Página:
↓↓↓

La gringa que hizo de Fidel Castro un 'muñequito'
Miniaturas
'Adiós mi Habana', de Anna Veltfort, es el clásico indiscutible del cómic sobre Cuba en las últimas décadas
Salamanca/Hay quien ha dicho que Adiós mi Habana es el Maus cubano. La historieta de Art Spiegelman utiliza a los ratones como metáfora de un pueblo –el judío– en perpetuo escape del Ángel Exterminador. La de Anna Veltfort, una gringa europea criada en el trópico, también es el relato de una fuga. Maus se estudia hoy en las escuelas como crónica del horror nazi; tengo la esperanza de que Adiós mi Habana sirva en el futuro para comprender el daño que hizo Fidel Castro.
Los muñequitos de Veltfort, trazados con cierta ingenuidad –parecen la versión gay de Archie, como si Archie no fuera ya bastante gay–, son el clásico indiscutible de la historieta sobre Cuba en las últimas décadas. En cualquier país sería un bestseller. Verbum lo editó en 2017 y lo leyeron casi todos los grandes ensayistas del exilio. Se dijo que su mayor mérito, entre tantos, era reflejar el día a día del gueto de comunistas norteamericanos afines a Castro.

↑↑↑

Contenido de datos:

↓↓↓

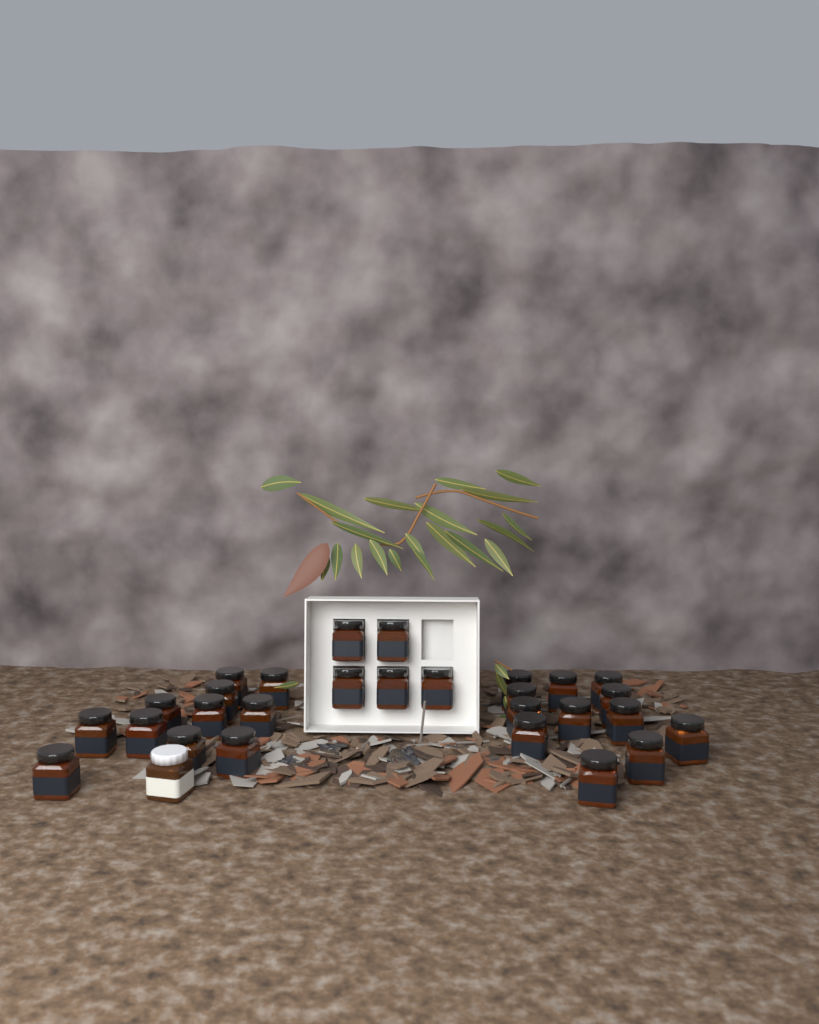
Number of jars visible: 29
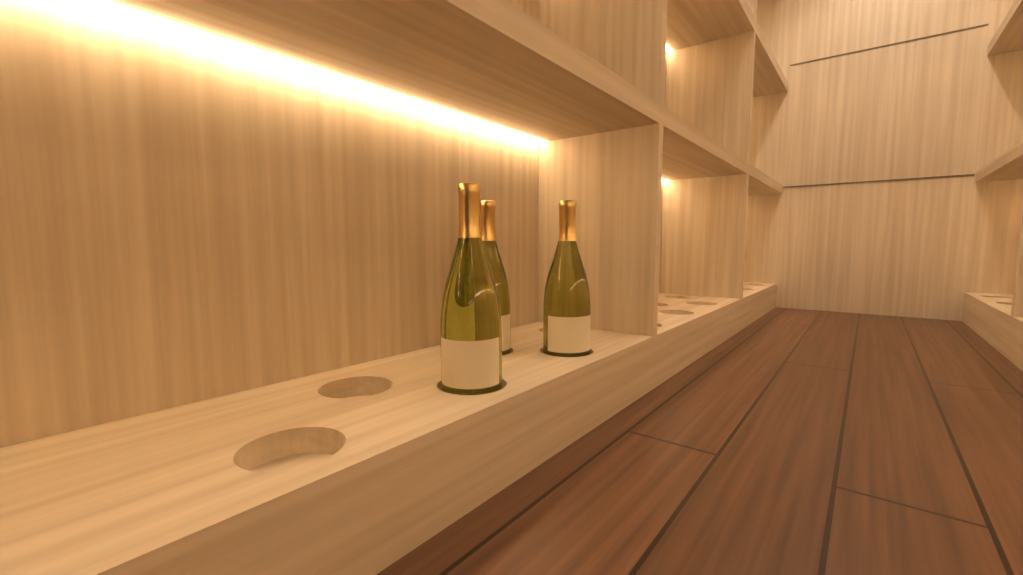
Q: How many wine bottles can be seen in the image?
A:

↑↑↑

Instrucciones de trabajo:
1 > Responde con lo que dice la página sobre *Adiós mi Habana*:
(a) ¿Qué animales usa como metáfora la historieta de Art Spiegelman?
(b) ¿Qué editorial publicó *Adiós mi Habana* y en qué año?
(c) ¿A qué se parecen los muñequitos de Veltfort?
2 > Transcribe sin cambios el fragmento de la página sobre *Adiós mi Habana* que comienza con "Los muñequitos de" y sigue hasta "afines a Castro.".

Resultados por tarea:
1 >
(a) Los ratones.
(b) Verbum, en 2017.
(c) A la versión gay de Archie.

2 >
Los muñequitos de Veltfort, trazados con cierta ingenuidad –parecen la versión gay de Archie, como si Archie no fuera ya bastante gay–, son el clásico indiscutible de la historieta sobre Cuba en las últimas décadas. En cualquier país sería un bestseller. Verbum lo editó en 2017 y lo leyeron casi todos los grandes ensayistas del exilio. Se dijo que su mayor mérito, entre tantos, era reflejar el día a día del gueto de comunistas norteamericanos afines a Castro.